Yes there were many other traditions and reasons that Christmas finally took hold in America however being I have a love of art and literature, I focus on that aspect.  I also am the daughter of marketing/ad guru and IT guru parents so I see the impact these facets of our life can have on us.  Who in America doesn't know the Coca-Cola Polar Bear??  Americans were 'sold' Christmas.  Is it wrong?

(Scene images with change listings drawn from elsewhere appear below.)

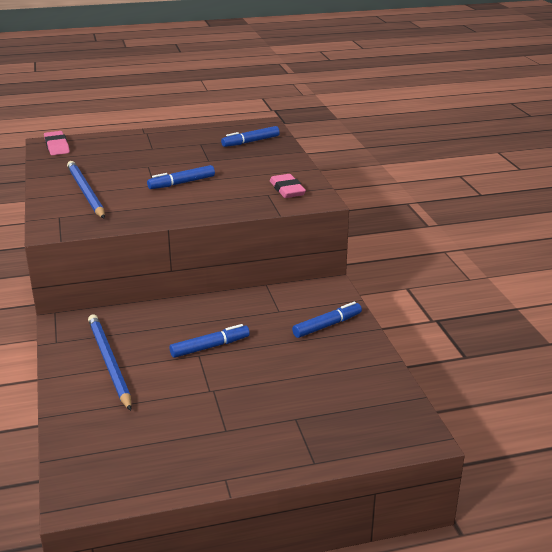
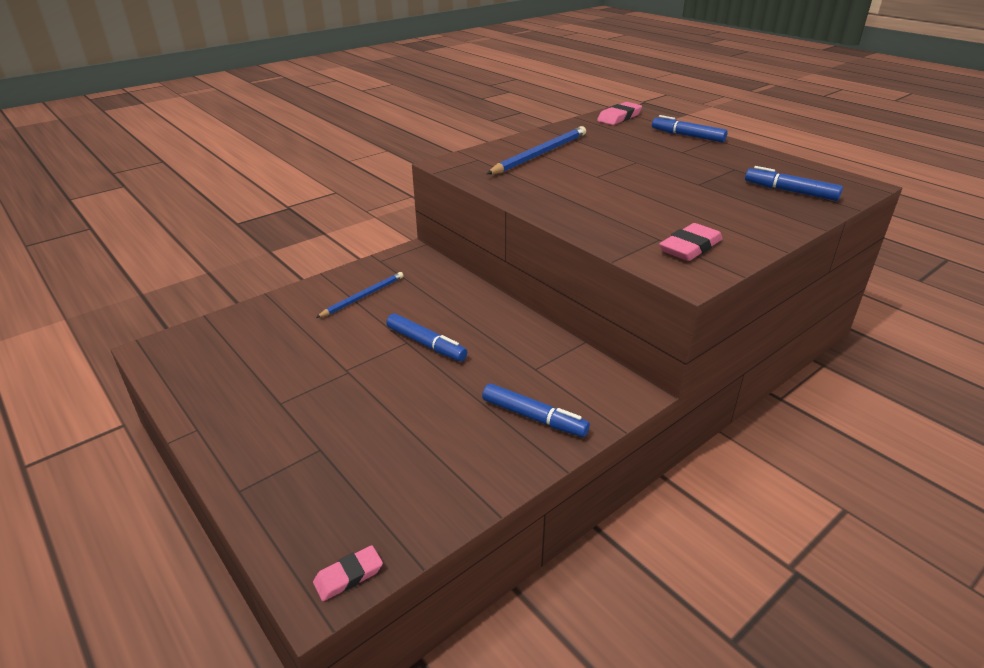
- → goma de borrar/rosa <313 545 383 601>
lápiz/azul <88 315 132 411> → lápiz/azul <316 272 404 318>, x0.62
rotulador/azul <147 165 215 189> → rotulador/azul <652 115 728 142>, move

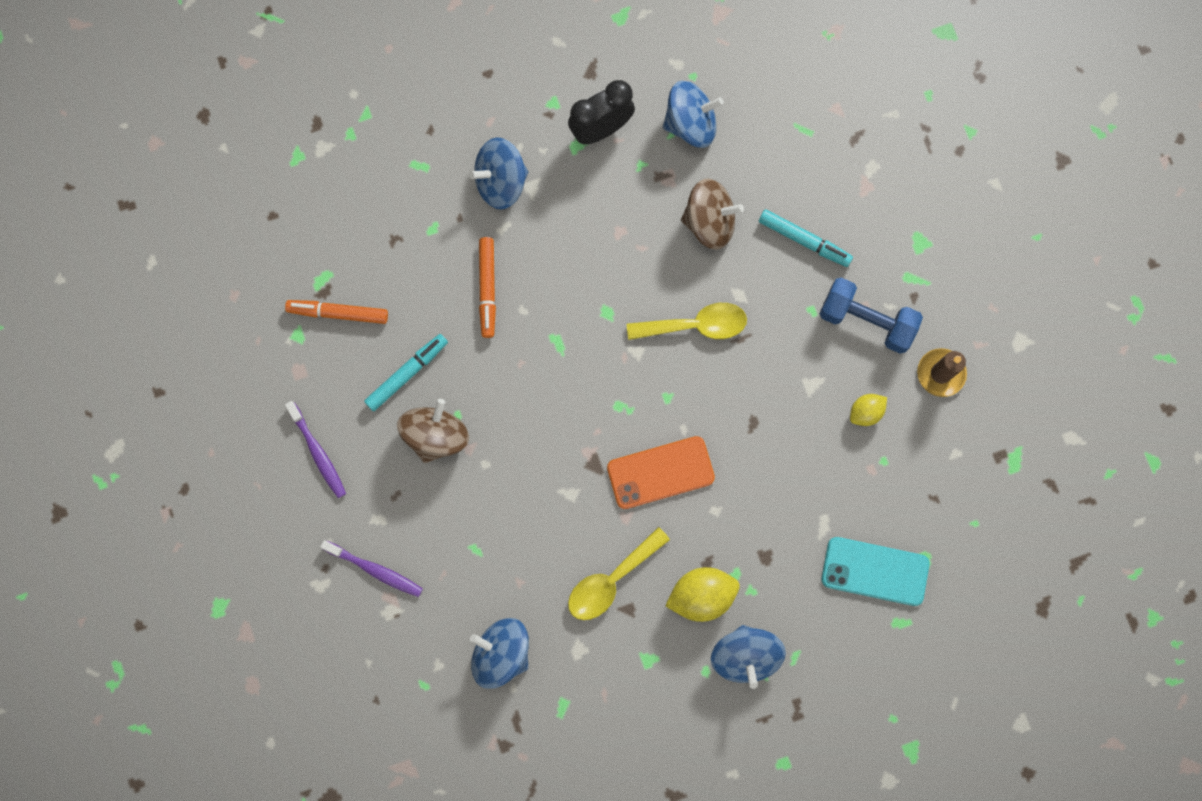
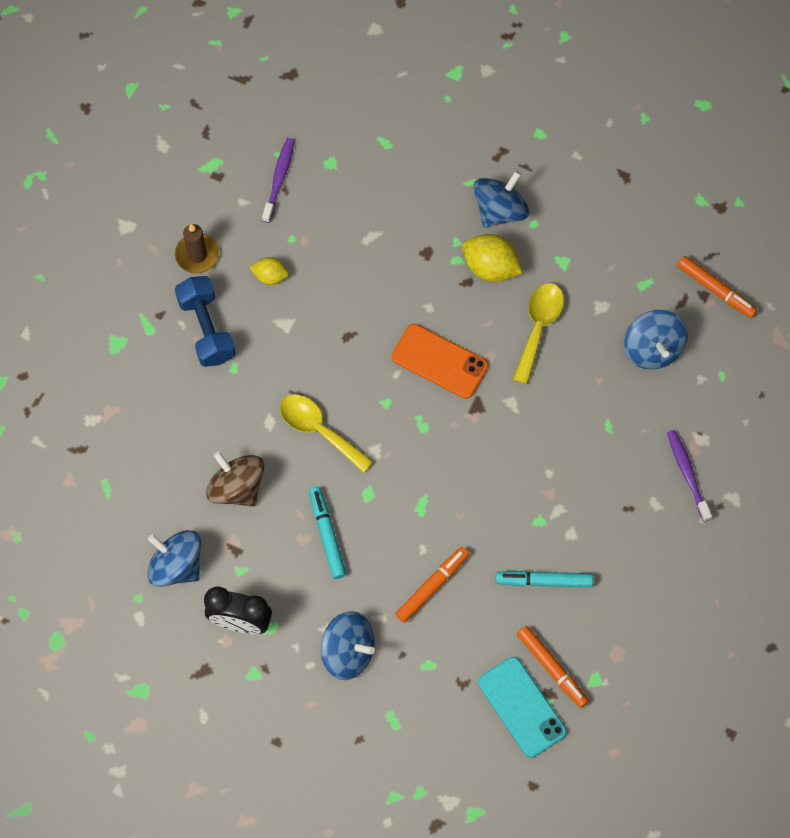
cepillo de dientes/morado <285 401 346 498> → cepillo de dientes/morado <262 138 295 223>, move
rotulador/turquesa <759 209 853 267> → rotulador/turquesa <309 487 346 579>, move
móvil/turquesa <822 537 930 606> → móvil/turquesa <478 657 567 758>, move
cuchara/amarillo <568 527 670 620> → cuchara/amarillo <513 283 564 384>, 75 degrees counterclockwise
- → rotulador/naranja <677 256 757 318>
peonza/marrón <397 399 469 463> → -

Well yes and no... but I am not debating that, just putting up the parts that I enjoy with the art, history, literature, art history, and some extra marketing/ad because I like it and then you can decide....

Egg nog - American
Poinsettias - Mexican
Rudolph - Marketing/Advertising strategy to get shoppers to Montgomery Ward's 1939

Modern Day Rockefeller, Jeniffer Sams 
Today the celebrations have turned to the Holiday Season as Americans are a much more diverse mosaic of cultures, religions, non-religious, and unique individuals residing within the county.  Families are no longer the 'nuclear' family and we are back in a recession - again.  So what are our traditions now during the holidays.... The last decade many have celebrated by sending care packages to the middle east to loved ones in the military, electronics are on most gift lists (or were), communication with family is done via video, we have had to have family dinners with one or two members joining via skype, parties with people joining via skype from other countries, and e-cards rather than hand written cards.

A few things that havent' changed... Love, Joy, Light, Hope, and Happiness..... So practice tolerance because it is likely there are many people being tolerant of you, love yourself so much that you are able to love all others, know that with the Winter Solstice new light comes with each day so hope always abounds, and be happy in every part of your life, this isn't a dress rehearsal.